Work request -
Return each line below holding the string "Sprung".

Supplied records -

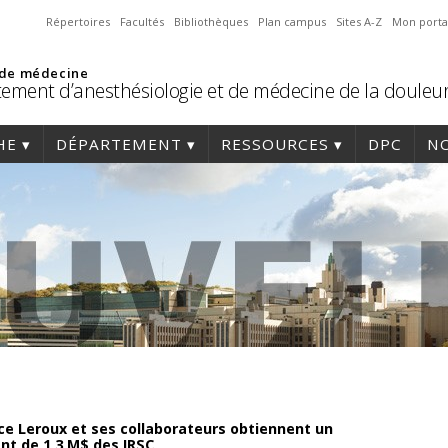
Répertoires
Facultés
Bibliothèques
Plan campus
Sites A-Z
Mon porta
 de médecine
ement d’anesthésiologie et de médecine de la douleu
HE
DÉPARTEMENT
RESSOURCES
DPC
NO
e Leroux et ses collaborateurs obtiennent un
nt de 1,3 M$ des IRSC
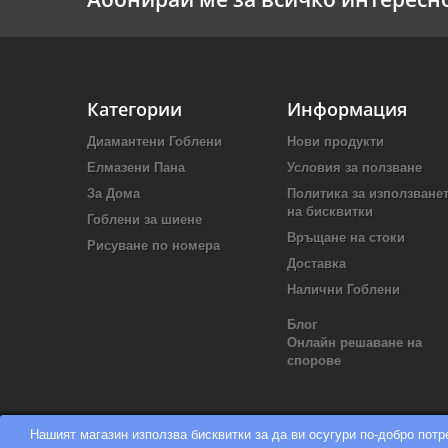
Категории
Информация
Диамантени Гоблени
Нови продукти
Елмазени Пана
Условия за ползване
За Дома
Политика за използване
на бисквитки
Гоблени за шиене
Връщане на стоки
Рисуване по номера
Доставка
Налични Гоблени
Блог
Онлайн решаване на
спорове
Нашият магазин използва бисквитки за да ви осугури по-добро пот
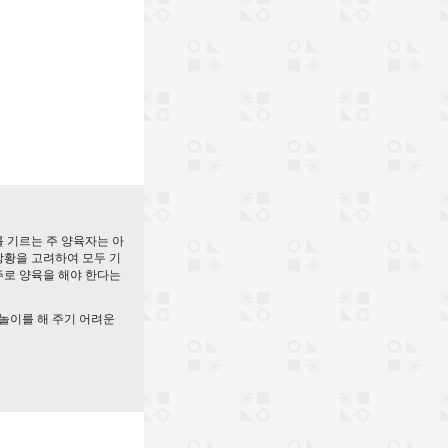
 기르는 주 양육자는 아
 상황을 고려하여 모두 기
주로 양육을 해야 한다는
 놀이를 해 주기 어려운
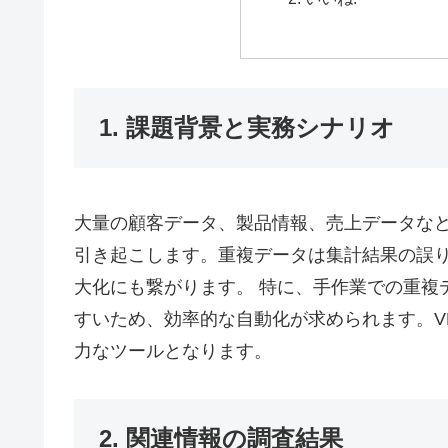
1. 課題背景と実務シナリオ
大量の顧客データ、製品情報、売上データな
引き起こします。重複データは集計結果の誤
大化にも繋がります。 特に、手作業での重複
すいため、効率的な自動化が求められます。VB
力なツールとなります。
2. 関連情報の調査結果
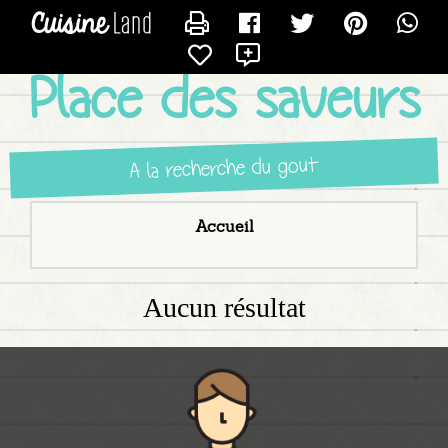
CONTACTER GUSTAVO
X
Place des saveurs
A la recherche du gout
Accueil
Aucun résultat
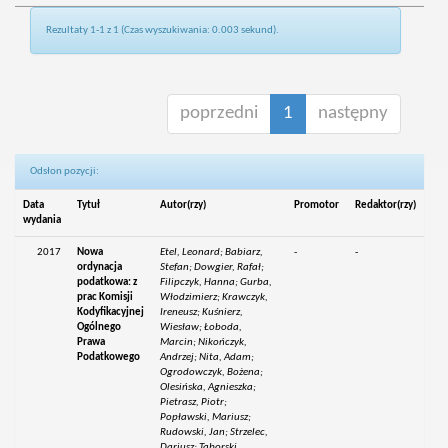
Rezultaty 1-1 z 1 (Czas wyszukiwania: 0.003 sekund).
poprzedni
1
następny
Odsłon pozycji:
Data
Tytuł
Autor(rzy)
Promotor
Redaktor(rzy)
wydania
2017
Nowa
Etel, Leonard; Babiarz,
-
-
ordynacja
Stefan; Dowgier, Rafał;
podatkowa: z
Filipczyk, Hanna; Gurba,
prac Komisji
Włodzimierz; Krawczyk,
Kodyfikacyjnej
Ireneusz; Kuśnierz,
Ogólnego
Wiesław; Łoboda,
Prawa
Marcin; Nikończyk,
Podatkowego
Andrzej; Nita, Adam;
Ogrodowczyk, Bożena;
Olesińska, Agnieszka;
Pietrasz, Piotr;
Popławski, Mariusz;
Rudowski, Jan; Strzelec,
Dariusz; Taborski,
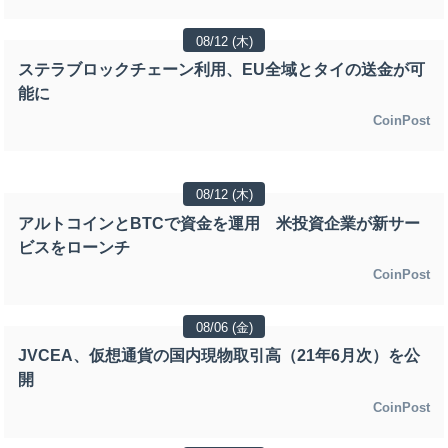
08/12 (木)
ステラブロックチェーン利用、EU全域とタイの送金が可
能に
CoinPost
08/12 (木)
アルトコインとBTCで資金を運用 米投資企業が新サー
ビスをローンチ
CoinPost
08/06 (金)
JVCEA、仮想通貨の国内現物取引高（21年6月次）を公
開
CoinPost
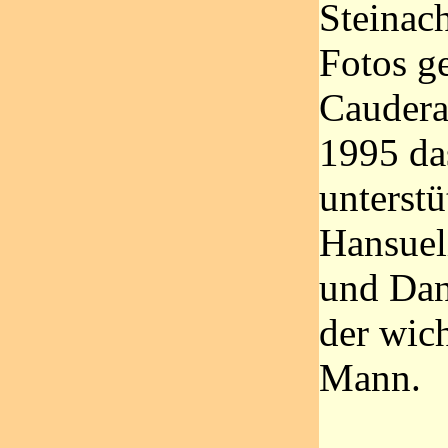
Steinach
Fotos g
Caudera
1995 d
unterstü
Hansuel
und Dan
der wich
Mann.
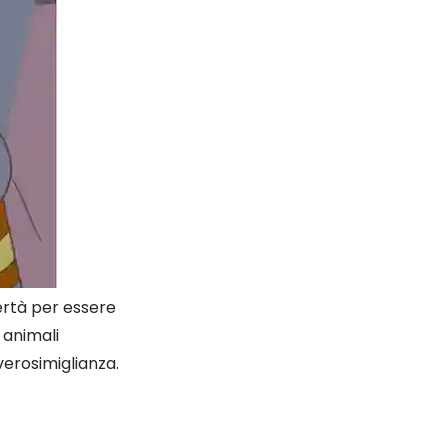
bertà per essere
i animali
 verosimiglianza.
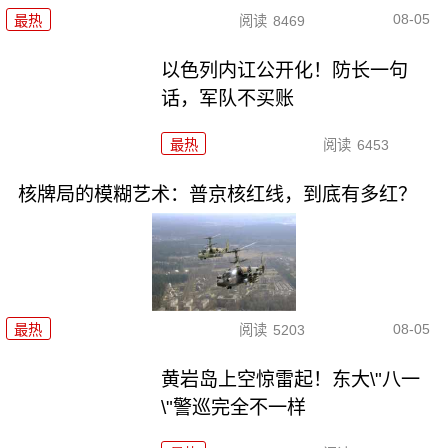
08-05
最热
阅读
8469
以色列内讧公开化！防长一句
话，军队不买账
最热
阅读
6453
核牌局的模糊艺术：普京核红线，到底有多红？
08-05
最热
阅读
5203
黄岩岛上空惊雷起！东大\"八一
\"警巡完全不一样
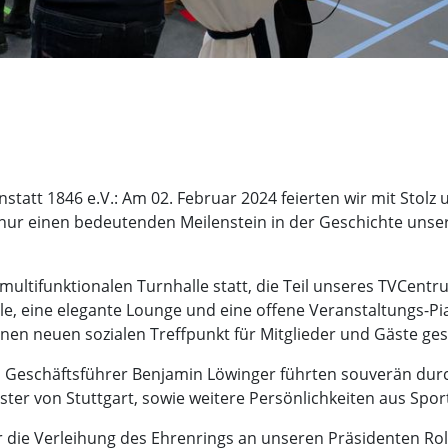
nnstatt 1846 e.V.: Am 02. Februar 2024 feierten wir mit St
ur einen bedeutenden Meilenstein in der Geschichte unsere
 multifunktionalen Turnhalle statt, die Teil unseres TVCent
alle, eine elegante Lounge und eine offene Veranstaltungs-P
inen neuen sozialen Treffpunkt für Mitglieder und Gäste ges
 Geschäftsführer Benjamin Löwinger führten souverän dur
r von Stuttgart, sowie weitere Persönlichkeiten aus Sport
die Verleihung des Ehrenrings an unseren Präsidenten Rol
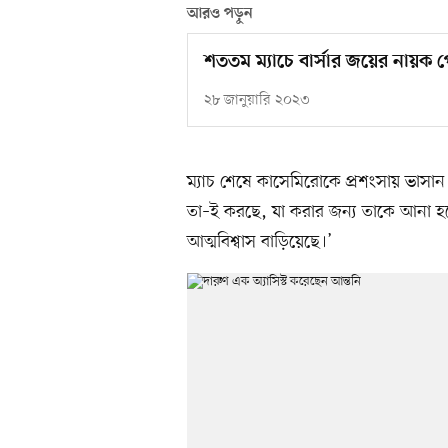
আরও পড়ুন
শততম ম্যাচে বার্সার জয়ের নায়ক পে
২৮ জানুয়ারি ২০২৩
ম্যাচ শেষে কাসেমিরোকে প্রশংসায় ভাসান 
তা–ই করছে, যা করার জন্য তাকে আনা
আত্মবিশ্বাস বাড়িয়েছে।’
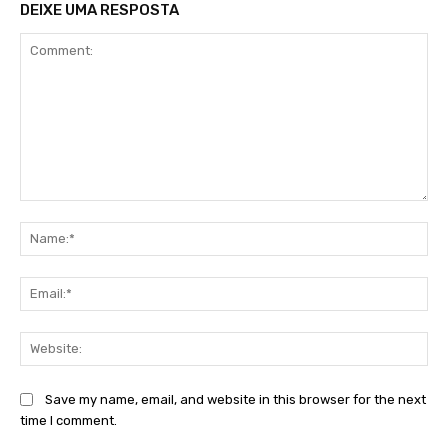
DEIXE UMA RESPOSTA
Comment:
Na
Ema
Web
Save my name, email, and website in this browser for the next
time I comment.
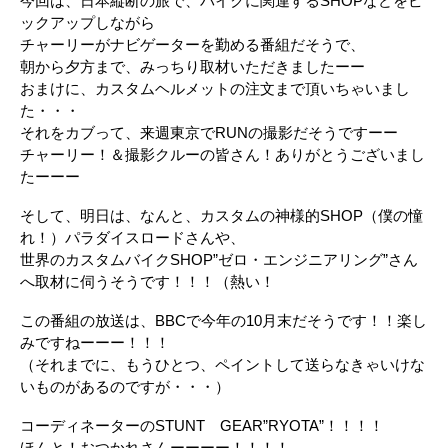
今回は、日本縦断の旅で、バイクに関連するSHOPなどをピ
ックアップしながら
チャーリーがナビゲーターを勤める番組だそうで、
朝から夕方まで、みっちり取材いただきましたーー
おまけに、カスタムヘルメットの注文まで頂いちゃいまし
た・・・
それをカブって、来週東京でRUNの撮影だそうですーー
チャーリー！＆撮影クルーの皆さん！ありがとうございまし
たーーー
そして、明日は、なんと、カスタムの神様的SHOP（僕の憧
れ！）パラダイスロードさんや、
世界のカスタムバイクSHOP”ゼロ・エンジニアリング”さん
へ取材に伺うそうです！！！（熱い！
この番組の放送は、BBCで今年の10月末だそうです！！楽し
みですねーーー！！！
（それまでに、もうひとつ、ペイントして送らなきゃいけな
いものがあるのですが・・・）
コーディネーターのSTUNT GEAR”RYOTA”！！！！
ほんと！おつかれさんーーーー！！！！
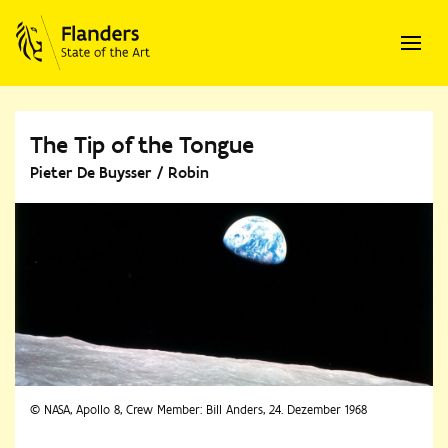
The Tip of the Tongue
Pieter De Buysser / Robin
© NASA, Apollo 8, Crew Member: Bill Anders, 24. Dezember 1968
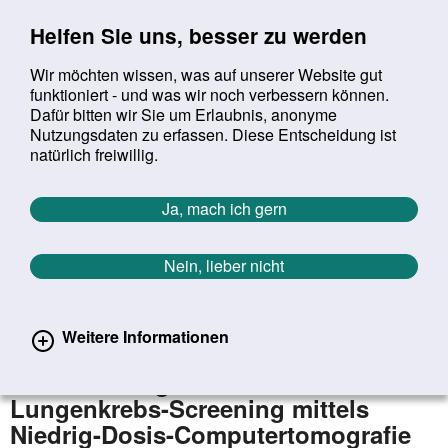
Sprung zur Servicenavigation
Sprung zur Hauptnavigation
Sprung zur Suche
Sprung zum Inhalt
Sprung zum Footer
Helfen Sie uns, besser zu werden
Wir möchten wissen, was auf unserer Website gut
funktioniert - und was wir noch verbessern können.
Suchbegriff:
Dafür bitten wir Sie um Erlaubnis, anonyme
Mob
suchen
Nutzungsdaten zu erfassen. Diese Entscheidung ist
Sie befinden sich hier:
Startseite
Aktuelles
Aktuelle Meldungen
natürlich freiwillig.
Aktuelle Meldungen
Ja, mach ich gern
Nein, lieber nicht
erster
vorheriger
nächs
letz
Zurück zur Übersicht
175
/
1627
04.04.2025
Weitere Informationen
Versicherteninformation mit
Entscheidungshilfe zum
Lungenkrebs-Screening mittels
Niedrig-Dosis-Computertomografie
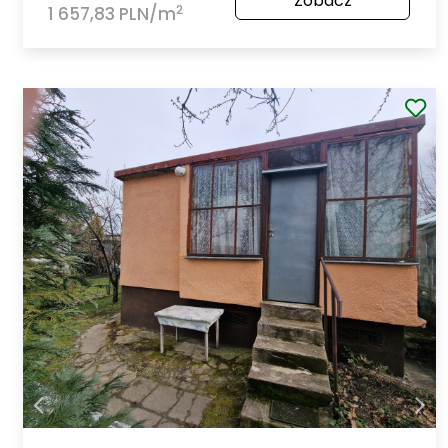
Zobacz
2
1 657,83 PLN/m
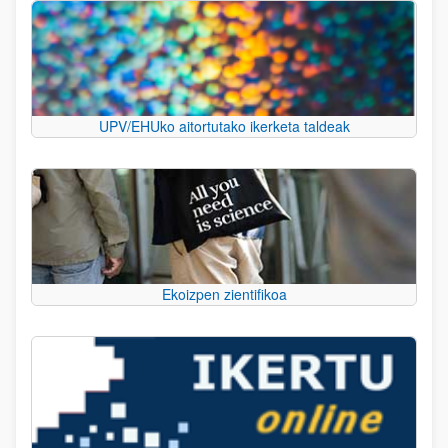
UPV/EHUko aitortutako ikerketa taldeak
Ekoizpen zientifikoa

Reply -
Sprung zur Servicenavigation
Sprung zur Hauptnavigation
Sprung zur Suche
Sprung zum Inhalt
Sprung zum Footer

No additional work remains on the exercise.